** What you are asked to do **
Write out the listing below word for word, from its first line up to and including the line containing "140L256 147V134L215 127L175".

** Stored records **
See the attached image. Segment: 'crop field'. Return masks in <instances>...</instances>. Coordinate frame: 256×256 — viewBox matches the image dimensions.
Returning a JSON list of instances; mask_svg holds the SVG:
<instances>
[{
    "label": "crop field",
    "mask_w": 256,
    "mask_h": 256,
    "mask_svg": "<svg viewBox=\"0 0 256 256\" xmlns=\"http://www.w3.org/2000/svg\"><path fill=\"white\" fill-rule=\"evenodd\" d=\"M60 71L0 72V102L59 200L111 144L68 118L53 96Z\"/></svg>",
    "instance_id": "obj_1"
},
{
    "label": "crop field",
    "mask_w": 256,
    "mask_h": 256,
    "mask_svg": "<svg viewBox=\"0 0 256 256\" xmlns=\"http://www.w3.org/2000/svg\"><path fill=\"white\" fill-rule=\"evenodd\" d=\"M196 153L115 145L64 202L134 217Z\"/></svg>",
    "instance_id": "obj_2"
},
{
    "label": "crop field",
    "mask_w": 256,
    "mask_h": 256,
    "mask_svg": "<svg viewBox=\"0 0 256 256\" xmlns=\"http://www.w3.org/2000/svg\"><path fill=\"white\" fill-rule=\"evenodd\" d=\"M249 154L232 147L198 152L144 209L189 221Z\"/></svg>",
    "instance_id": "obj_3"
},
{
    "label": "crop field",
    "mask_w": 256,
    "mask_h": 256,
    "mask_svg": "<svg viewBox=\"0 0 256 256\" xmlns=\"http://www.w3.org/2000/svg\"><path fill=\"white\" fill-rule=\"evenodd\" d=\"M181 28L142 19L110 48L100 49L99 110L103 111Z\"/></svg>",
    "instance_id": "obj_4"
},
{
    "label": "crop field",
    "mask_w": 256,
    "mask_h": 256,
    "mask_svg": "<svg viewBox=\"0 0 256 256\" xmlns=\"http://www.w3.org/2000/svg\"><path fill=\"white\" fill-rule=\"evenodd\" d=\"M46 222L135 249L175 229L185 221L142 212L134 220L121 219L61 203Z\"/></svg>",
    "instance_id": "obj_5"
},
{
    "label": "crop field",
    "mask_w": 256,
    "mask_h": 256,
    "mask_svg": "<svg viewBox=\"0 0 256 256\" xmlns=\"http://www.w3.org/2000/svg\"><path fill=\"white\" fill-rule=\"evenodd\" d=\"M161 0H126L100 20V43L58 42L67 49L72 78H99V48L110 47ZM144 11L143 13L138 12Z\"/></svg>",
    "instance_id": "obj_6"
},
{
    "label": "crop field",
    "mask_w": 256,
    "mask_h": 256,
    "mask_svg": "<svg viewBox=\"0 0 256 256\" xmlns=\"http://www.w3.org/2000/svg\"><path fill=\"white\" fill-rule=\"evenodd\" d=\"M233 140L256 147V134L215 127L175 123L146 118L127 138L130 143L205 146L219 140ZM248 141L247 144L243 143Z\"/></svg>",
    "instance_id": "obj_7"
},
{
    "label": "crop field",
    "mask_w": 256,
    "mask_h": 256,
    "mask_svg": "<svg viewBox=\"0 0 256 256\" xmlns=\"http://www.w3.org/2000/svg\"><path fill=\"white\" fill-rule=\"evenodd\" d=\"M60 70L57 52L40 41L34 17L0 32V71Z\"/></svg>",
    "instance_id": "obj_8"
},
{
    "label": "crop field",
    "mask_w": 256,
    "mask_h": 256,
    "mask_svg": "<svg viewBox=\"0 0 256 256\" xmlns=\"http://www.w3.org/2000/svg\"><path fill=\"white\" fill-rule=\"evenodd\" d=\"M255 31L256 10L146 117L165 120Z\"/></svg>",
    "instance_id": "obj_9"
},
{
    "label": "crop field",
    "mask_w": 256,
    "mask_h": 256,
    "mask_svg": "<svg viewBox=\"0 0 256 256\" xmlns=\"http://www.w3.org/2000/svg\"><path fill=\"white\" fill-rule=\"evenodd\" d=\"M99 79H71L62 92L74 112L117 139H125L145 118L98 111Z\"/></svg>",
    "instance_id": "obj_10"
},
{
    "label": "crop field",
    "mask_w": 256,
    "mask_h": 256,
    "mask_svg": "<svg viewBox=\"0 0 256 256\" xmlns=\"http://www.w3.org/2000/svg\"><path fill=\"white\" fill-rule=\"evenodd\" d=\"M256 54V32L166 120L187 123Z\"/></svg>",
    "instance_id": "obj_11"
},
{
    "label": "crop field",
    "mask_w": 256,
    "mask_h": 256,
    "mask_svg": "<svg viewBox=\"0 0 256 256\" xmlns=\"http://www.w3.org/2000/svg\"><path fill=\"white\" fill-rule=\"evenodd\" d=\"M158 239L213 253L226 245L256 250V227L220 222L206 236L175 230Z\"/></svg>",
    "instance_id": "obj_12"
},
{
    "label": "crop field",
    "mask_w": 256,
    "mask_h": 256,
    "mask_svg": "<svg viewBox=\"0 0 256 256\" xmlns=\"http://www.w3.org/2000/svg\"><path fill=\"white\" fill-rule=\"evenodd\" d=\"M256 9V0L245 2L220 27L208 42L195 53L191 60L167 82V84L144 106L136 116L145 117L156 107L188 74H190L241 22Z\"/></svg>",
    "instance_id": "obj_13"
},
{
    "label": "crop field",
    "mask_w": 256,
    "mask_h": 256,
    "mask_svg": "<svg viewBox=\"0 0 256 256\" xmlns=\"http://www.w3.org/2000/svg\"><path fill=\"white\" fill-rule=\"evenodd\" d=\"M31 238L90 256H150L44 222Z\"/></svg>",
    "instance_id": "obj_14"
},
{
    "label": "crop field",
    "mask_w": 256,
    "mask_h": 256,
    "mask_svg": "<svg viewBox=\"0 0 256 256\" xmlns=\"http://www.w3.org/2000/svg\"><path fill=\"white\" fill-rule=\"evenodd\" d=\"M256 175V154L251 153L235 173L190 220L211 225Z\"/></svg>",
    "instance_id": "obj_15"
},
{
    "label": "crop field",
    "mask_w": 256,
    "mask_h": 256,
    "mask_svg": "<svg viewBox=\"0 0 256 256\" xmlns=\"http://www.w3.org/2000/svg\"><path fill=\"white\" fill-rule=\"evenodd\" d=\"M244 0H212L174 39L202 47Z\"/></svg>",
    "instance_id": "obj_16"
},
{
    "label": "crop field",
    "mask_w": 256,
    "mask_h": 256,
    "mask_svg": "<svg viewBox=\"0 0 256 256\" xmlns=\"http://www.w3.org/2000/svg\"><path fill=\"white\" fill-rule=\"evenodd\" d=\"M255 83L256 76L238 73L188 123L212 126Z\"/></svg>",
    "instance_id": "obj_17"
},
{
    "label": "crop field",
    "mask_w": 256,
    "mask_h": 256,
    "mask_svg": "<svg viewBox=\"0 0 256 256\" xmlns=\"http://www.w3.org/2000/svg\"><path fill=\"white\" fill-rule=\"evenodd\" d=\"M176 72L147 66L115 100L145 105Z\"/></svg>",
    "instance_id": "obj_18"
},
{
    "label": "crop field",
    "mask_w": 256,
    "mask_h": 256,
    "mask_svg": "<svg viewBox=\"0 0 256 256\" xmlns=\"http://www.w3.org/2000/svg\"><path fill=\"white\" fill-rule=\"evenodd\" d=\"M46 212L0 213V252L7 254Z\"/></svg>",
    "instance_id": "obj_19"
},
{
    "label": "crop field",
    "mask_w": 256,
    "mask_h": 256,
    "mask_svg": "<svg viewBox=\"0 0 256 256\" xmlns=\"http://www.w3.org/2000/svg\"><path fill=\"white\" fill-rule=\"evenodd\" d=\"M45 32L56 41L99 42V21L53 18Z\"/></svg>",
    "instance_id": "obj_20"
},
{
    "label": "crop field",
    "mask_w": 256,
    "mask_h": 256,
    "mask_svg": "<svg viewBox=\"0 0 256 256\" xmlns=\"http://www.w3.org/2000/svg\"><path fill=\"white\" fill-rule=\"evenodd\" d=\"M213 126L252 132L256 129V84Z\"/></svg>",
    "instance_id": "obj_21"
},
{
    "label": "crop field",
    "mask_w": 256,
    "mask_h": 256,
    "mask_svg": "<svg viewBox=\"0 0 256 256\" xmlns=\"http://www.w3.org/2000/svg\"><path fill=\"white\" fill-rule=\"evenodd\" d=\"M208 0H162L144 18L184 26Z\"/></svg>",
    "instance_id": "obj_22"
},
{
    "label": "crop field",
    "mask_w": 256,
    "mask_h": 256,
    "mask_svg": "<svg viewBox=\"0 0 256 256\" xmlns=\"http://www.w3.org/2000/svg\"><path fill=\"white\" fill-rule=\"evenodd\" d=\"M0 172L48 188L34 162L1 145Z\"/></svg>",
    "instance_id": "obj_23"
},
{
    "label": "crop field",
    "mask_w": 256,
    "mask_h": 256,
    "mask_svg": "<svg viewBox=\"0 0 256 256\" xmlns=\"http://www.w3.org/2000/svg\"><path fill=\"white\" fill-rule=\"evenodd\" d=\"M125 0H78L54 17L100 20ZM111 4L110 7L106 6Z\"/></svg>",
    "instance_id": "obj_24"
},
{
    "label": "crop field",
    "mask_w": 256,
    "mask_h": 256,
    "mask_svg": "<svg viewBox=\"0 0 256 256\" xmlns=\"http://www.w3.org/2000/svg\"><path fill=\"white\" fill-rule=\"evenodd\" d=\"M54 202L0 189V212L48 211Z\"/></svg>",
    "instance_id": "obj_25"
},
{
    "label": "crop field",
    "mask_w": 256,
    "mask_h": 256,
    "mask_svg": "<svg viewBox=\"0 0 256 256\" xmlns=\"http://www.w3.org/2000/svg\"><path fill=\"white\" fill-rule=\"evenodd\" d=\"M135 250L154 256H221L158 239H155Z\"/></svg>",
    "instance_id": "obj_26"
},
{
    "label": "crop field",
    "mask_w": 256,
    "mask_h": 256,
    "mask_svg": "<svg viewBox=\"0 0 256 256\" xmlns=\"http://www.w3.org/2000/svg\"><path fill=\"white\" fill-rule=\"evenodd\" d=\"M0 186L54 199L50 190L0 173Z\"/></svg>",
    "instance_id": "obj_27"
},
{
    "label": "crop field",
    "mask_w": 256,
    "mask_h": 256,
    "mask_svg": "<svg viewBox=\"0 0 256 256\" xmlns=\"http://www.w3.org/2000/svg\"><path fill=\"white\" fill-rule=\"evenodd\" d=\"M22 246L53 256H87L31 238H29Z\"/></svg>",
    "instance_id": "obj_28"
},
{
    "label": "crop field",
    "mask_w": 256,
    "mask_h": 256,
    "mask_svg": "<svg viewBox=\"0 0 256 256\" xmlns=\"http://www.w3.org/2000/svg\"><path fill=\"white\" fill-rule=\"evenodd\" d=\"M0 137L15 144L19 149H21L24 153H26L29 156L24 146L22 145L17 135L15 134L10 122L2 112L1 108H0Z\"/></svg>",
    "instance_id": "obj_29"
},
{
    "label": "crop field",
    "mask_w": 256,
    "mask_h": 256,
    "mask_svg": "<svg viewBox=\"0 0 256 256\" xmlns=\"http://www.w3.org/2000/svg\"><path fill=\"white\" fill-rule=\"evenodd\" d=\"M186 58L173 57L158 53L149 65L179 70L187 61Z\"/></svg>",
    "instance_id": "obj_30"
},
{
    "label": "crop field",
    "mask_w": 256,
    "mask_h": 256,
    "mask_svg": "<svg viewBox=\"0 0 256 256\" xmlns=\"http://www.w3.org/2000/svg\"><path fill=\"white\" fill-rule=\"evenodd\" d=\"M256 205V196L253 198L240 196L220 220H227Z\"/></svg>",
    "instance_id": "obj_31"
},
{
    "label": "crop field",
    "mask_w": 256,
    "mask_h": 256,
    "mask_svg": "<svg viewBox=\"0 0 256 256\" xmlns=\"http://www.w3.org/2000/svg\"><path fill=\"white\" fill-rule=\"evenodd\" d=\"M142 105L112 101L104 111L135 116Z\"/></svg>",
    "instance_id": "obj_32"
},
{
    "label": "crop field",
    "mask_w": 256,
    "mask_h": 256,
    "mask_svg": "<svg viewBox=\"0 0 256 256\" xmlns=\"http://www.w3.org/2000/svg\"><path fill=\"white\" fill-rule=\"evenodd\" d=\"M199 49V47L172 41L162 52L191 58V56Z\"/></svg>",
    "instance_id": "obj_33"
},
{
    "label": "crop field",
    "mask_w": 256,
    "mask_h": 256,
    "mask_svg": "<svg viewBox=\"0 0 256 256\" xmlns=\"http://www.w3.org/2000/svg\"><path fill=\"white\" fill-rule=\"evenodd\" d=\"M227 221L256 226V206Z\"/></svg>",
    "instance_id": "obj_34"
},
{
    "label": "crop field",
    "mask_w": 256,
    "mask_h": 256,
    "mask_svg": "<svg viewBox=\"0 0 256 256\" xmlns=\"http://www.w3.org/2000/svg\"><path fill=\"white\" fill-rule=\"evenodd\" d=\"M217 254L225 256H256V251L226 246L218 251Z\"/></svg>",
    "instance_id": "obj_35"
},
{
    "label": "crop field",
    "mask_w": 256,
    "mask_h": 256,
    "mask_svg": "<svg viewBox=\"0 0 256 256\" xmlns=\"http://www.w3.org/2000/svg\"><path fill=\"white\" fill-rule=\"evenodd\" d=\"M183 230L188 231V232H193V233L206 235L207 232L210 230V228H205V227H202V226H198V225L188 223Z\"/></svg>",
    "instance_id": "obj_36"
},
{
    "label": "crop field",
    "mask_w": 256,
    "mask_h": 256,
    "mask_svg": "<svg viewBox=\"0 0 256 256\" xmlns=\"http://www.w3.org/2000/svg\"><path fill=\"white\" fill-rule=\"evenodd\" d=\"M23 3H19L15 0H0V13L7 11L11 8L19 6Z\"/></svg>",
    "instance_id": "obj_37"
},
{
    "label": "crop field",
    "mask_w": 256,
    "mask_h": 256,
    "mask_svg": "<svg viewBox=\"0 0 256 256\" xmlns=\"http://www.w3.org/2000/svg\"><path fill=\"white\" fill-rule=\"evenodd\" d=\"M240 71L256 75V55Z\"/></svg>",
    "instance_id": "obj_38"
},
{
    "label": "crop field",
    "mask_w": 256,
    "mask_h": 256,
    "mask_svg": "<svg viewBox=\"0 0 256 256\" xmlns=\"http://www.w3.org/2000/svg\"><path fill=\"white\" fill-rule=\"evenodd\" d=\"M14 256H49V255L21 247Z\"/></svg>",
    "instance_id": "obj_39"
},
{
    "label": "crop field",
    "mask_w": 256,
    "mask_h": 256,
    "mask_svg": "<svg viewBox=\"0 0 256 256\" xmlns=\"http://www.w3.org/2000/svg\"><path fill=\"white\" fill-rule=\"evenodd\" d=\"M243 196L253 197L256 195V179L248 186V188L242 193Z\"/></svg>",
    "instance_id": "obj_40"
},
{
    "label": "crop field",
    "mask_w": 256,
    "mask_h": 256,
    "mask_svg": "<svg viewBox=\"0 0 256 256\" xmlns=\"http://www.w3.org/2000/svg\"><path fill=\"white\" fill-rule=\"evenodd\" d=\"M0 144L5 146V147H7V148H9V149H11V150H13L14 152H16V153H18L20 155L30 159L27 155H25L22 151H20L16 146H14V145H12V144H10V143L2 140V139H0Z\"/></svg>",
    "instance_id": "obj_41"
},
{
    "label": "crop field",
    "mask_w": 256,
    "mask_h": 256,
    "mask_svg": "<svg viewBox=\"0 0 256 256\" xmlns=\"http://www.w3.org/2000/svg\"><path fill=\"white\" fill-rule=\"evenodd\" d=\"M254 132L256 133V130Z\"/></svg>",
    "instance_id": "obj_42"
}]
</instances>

** Response **
See the attached image. Segment: 'crop field'. Return masks in <instances>...</instances>. Coordinate frame: 256×256 — viewBox matches the image dimensions.
Returning a JSON list of instances; mask_svg holds the SVG:
<instances>
[{
    "label": "crop field",
    "mask_w": 256,
    "mask_h": 256,
    "mask_svg": "<svg viewBox=\"0 0 256 256\" xmlns=\"http://www.w3.org/2000/svg\"><path fill=\"white\" fill-rule=\"evenodd\" d=\"M60 71L0 72V102L59 200L111 144L68 118L53 96Z\"/></svg>",
    "instance_id": "obj_1"
},
{
    "label": "crop field",
    "mask_w": 256,
    "mask_h": 256,
    "mask_svg": "<svg viewBox=\"0 0 256 256\" xmlns=\"http://www.w3.org/2000/svg\"><path fill=\"white\" fill-rule=\"evenodd\" d=\"M196 153L115 145L64 202L134 217Z\"/></svg>",
    "instance_id": "obj_2"
},
{
    "label": "crop field",
    "mask_w": 256,
    "mask_h": 256,
    "mask_svg": "<svg viewBox=\"0 0 256 256\" xmlns=\"http://www.w3.org/2000/svg\"><path fill=\"white\" fill-rule=\"evenodd\" d=\"M249 154L232 147L198 152L144 209L189 221Z\"/></svg>",
    "instance_id": "obj_3"
},
{
    "label": "crop field",
    "mask_w": 256,
    "mask_h": 256,
    "mask_svg": "<svg viewBox=\"0 0 256 256\" xmlns=\"http://www.w3.org/2000/svg\"><path fill=\"white\" fill-rule=\"evenodd\" d=\"M181 28L142 19L110 48L100 49L99 110L103 111Z\"/></svg>",
    "instance_id": "obj_4"
},
{
    "label": "crop field",
    "mask_w": 256,
    "mask_h": 256,
    "mask_svg": "<svg viewBox=\"0 0 256 256\" xmlns=\"http://www.w3.org/2000/svg\"><path fill=\"white\" fill-rule=\"evenodd\" d=\"M46 222L135 249L175 229L185 221L142 212L134 220L121 219L61 203Z\"/></svg>",
    "instance_id": "obj_5"
},
{
    "label": "crop field",
    "mask_w": 256,
    "mask_h": 256,
    "mask_svg": "<svg viewBox=\"0 0 256 256\" xmlns=\"http://www.w3.org/2000/svg\"><path fill=\"white\" fill-rule=\"evenodd\" d=\"M161 0H126L100 20V43L58 42L67 49L72 78H99V48L110 47ZM144 11L143 13L138 12Z\"/></svg>",
    "instance_id": "obj_6"
},
{
    "label": "crop field",
    "mask_w": 256,
    "mask_h": 256,
    "mask_svg": "<svg viewBox=\"0 0 256 256\" xmlns=\"http://www.w3.org/2000/svg\"><path fill=\"white\" fill-rule=\"evenodd\" d=\"M233 140L256 147V134L215 127L175 123L146 118L127 138L130 143L205 146L219 140ZM248 141L247 144L243 143Z\"/></svg>",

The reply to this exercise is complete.